Pegida-Aufmarsch in Dresden (Foto: dpa)
Auch im Umfeld der fremdenfeindlichen Pegida-Bewegung gibt es NPD-SympathisantenBild: picture-alliance/dpa/Arno Burgi

Parteiverbot - in Europa unbekannt

Rechtsextreme Parteien sind nicht nur in Deutschland in der Diskussion. Der Sieg des Front National bei den französischen Regionalwahlen zeigt, wie verführerisch extreme Positionen vielen Wählern angesichts steigender Flüchtlingszahlen erscheinen. Ein Verbot wäre allerdings in Frankreich nicht ohne weiteres denkbar. Auch in Staaten mit langer demokratischer Tradition wie Großbritannien oder den USA sind Parteiverbote nicht in der Verfassung vorgesehen, weil sie als Beschränkung der Meinungsfreiheit gewertet werden. Anders in Deutschland: Als Konsequenz aus dem Nationalsozialismus will das Grundgesetz jegliche Volksverhetzung vermeiden. Ein wichtiger Passus, sagt Hajo Funke, insbesondere in "gesellschaftlich kritischen Situationen", wie sie derzeit in Deutschland vorherrschen.
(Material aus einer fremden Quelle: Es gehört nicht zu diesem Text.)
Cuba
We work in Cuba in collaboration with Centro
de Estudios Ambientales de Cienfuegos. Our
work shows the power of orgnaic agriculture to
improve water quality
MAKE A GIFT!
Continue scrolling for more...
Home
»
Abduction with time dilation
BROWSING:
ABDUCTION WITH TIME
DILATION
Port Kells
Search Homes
Prozess keinesfalls umsonst

Das Hauptverfahren gegen die NPD ist am Dienstag eröffnet worden. Die Innenminister der Bundesländer Sachsen-Anhalt und Mecklenburg-Vorpommern, Holger Stahlknecht (CDU) und Lorenz Caffier (CDU) begrüßen dieses Signal. Unabhängig vom Ausgang sei dies ein "Sieg für den Rechtsstaat". Selbst wenn es nicht zu einem NPD-Verbot käme, gebe es dann eine höchstrichterliche Entscheidung darüber, wie in Deutschland zukünftig mit solchen Parteien umzugehen sei. Das wäre wichtig für weitere Diskussionen und strategische Ausrichtungen.